Packaged foods in growth spurt fuelled by demography, urbanisation, retail stores

Despite economic slump in Nigeria, the packaged foods industry is still on the rise due to a resilient demography made up of over 60 percent under-40 population, urbanisation, growth of retail stores and change in consumer tastes.

“Growth of the already large Nigerian population, particularly babies, children and young people, drove categories such as baby food, confectionery, noodles, biscuits and dairy products,” says a Euromonitor International report on the 2016 packaged foods segment in Nigeria.

“A booming urban population – with cities such as Abuja and Lagos expanding remarkably through satellite town growth – fuels demand for convenient food and drink products such as drinking yoghurt, pastries and sweet and savoury snacks such as fruit snacks,” says the report.

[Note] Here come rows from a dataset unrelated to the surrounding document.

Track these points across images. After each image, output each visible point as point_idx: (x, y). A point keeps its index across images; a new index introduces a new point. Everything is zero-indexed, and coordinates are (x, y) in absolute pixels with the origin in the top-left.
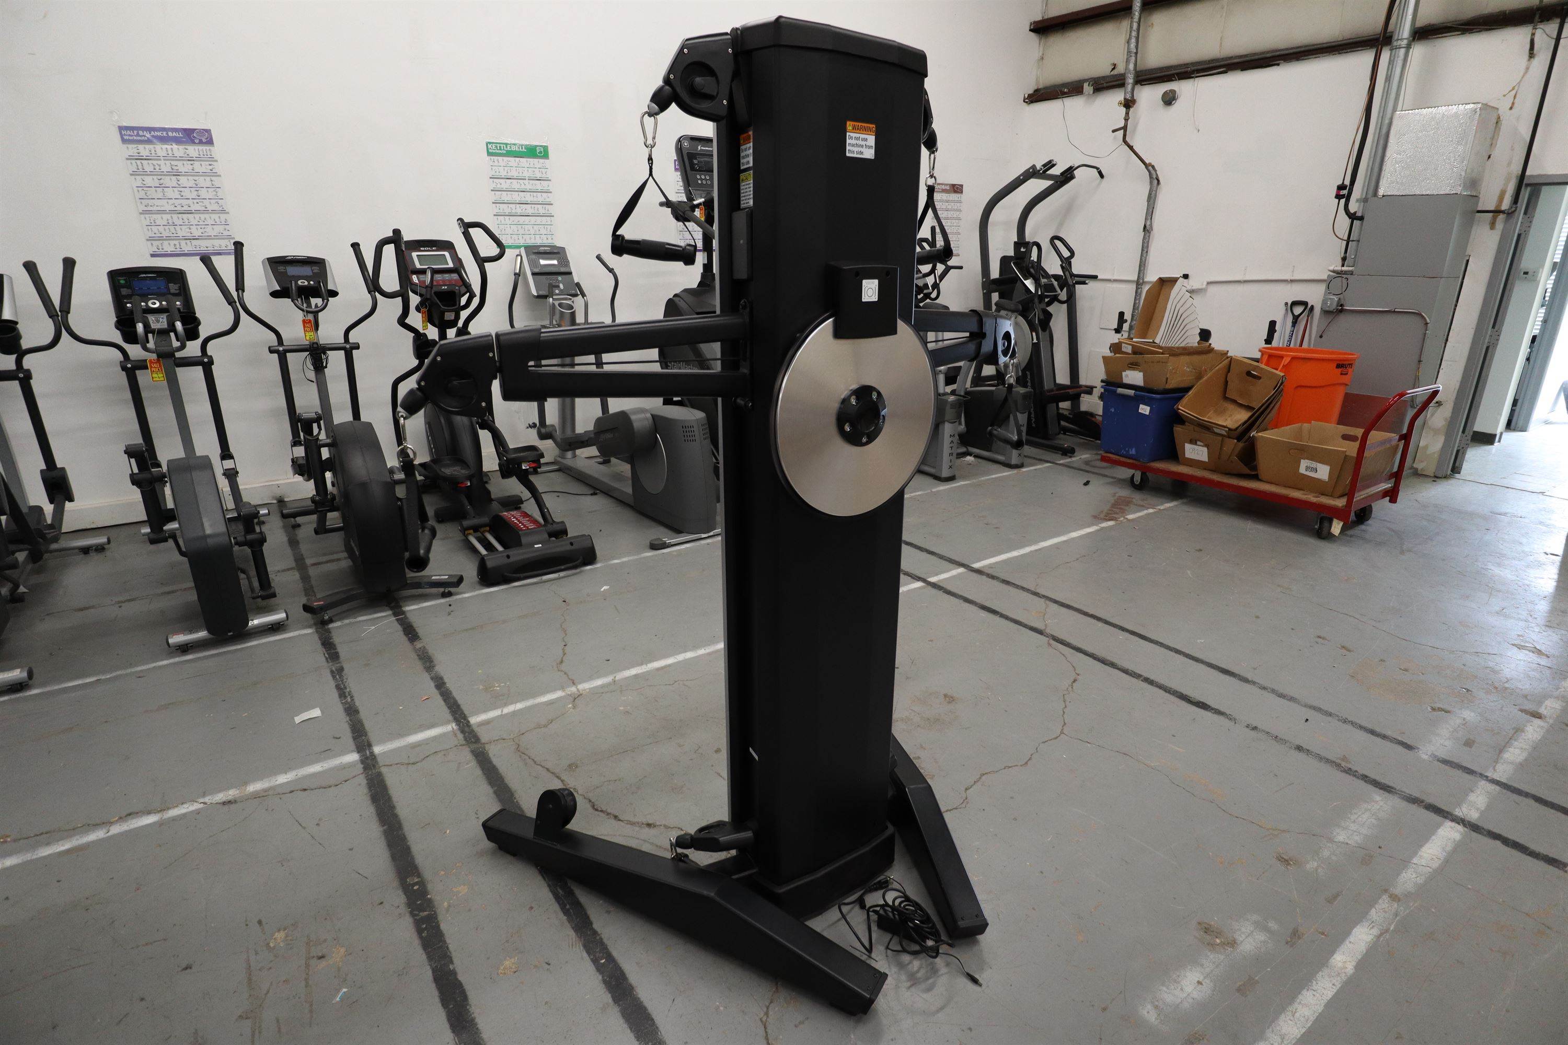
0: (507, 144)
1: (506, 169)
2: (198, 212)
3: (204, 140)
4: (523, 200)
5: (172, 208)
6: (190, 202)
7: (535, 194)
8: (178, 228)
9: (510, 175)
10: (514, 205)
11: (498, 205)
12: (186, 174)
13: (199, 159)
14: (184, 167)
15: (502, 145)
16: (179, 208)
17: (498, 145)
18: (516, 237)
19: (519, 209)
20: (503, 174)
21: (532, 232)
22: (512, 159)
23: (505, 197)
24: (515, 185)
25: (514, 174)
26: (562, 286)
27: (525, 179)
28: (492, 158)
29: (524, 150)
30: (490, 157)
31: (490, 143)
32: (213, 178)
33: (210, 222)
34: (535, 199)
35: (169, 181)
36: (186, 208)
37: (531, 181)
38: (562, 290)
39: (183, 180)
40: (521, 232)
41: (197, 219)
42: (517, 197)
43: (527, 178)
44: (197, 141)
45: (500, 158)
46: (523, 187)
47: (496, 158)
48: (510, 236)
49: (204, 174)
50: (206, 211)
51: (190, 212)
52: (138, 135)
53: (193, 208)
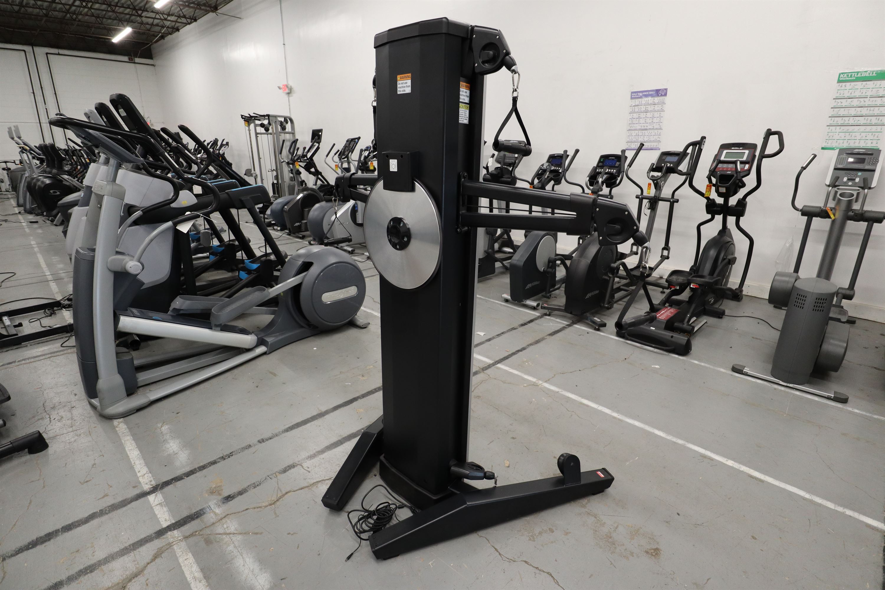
0: (858, 73)
1: (851, 91)
2: (650, 129)
3: (663, 94)
4: (859, 113)
5: (640, 128)
6: (648, 125)
7: (872, 108)
8: (639, 137)
9: (853, 95)
10: (848, 118)
11: (833, 118)
12: (651, 111)
13: (658, 104)
14: (650, 108)
15: (853, 74)
16: (643, 128)
17: (850, 74)
18: (842, 141)
19: (852, 121)
20: (847, 95)
21: (859, 137)
22: (859, 83)
23: (842, 112)
24: (855, 102)
25: (857, 94)
26: (857, 180)
27: (867, 98)
28: (841, 84)
29: (874, 75)
30: (839, 84)
31: (842, 73)
32: (661, 112)
33: (653, 134)
34: (871, 112)
35: (643, 115)
36: (645, 128)
37: (872, 99)
38: (856, 183)
39: (649, 115)
40: (848, 137)
41: (648, 132)
42: (853, 112)
43: (869, 97)
44: (660, 95)
45: (848, 84)
46: (862, 104)
47: (844, 84)
48: (836, 140)
49: (658, 111)
50: (653, 129)
51: (646, 130)
52: (638, 95)
53: (649, 127)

With a population of Nigeria’s 182.2 million people and a growth rate of 2.6 percent, Nigeria’s demography  provides a big market for packaged foods.

A 2016 KPMG report shows that the size of the Nigerian bread industry has reached $621 million, representing 80 percent   of the baked goods sector.

The bread industry has grown at a compound annual growth rate (CAGR) of 14 percent in the past five years, with a yearly production of 554,270 tonnes. Similarly, the Nigerian biscuit segment has grown to $617 million size at a CAGR of 16 percent in the past five years and an annual production of 152,490 tonnes, according to KPMG.

In 2016 alone, chewing gum’s sales value rose by 11 percent, making it the highest growth rate within confectionery in Nigeria, according to Euromonitor International.

Nigeria’s fruit juice industry had 3 percent off-trade volume growth in 2016.

Soft drink sales in Nigeria in 2016 was highest in sub-Saharan Africa, with market value hitting 38.68 million in 2016, making Nigeria fourth in the world behind the United States (114.75 million), China (88.18million) and Mexico (45.30 million), according to Martina Claus, head of market development at German Engineering Federation.

“Food manufacturers and packagers are now displaying their products through retails stores such as Shoprite, Spa and online shops like Jumia, Konga, Payporte, Kara and others,” said Ifeanyi Okeleke, executive director of Kenfrancis Farms, an integrated farm and packaging company.

“What it does for a brand is that it gives it leverage. If you go to Shoprite, for example, you see 70 percent of the products bought by shoppers are packaged food items,” Okeleke said.

Naomi Peterson, managing director, Nampet Ventures Nigeria Limited, producer of disposable plastic materials based in Port Harcourt, Rivers State, had told BusinessDay that the demand for plastic containers was being driven by the need to package food in very attractive containers.

“The fact that these containers are disposable is also helping the continuous demand,” Peterson had said.

The food and beverage industry is the only sub-sector in manufacturing that grew above four percent in the first quarter of 2017, according to the National Bureau of Statistics (NBS) data.

Apart from population and retail stores, urbanisation is also a major factor.  In 2012, the United Nations Organisation (UN) put Nigeria’s urbanisation rate at 51 percent, suggesting that over 80 million people lived in the cities. The UN says this number is growing at an annual rate of 3.5 percent.

Rural-Urban migration is rising by the day and work pressure in cities is forcing middle-class and rich families to rely on packaged foods.

Families now buy processed meat and sea food, frozen desserts, processed fruit and vegetables, ready meals, rice and condiments from retail stores.

The proliferation of ‘fast food joints’ has also spurred the growth of the packaged foods segment, say analysts.